Employers often offer 401k plan options. Under some plans, employers will match any money you put into the plan up to a certain amount, commonly between 2 and 6 percent. A major benefit of these plans is that you put money in tax-free and allow it to grow over time.
These 401k retirement plans are highly regulated under the Employee Retirement Income Security Act (ERISA). Like a parent setting guidelines for the safety of a child, the ERISA sets strict requirements and limitations for the participants lawmakers enacted it to protect. You might own the account, but you are not allowed to withdraw or transfer funds early without incurring penalties.
So how do you handle the division of retirement accounts in a divorce?
When you file for divorce in New York, the funds you and your spouse contributed to a retirement plan during the marriage are considered part of the marital estate and subject to division under state law. Lawmakers were well-aware of this possibility when they drafted ERISA and included guidelines for qualified domestic relation orders (QDRO).
A QDRO is a judgment, decree or order that allows you to roll over all or a portion of the benefits to a spouse during a divorce without incurring early withdrawal penalties. As is with many financial issues, executing a QDRO properly is easier said than done.
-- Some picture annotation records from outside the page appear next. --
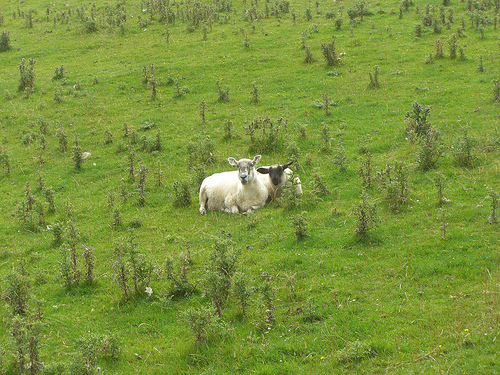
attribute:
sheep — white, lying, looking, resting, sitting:
[194, 157, 267, 216]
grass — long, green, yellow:
[3, 3, 500, 375]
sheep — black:
[258, 161, 303, 195]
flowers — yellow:
[61, 141, 105, 179]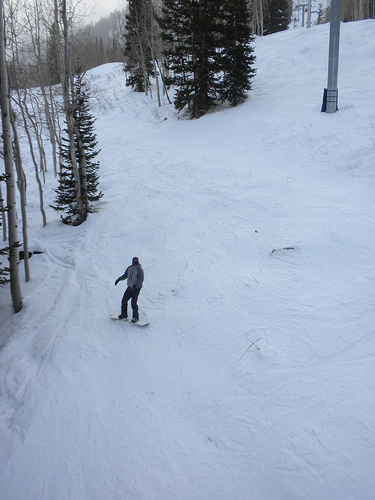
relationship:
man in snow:
[108, 252, 155, 332] [3, 88, 374, 499]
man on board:
[108, 252, 155, 332] [108, 309, 150, 330]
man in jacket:
[108, 252, 155, 332] [123, 265, 143, 291]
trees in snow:
[0, 1, 268, 274] [3, 88, 374, 499]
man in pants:
[108, 252, 155, 332] [117, 285, 144, 316]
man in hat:
[108, 252, 155, 332] [132, 258, 140, 263]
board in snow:
[108, 309, 150, 330] [3, 88, 374, 499]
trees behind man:
[0, 1, 268, 274] [108, 252, 155, 332]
When you draft a QDRO, you must include certain information, like the dollar amount and number of payments, in the document. ERISA also prohibits you from setting certain terms such as requiring a plan to provide for increased benefits.
You can include the document as part of your property settlement or a court can issue a separate order, but the terms must be clear and you must execute it properly. Any mistake can affect your retirement benefits and be costly to fix.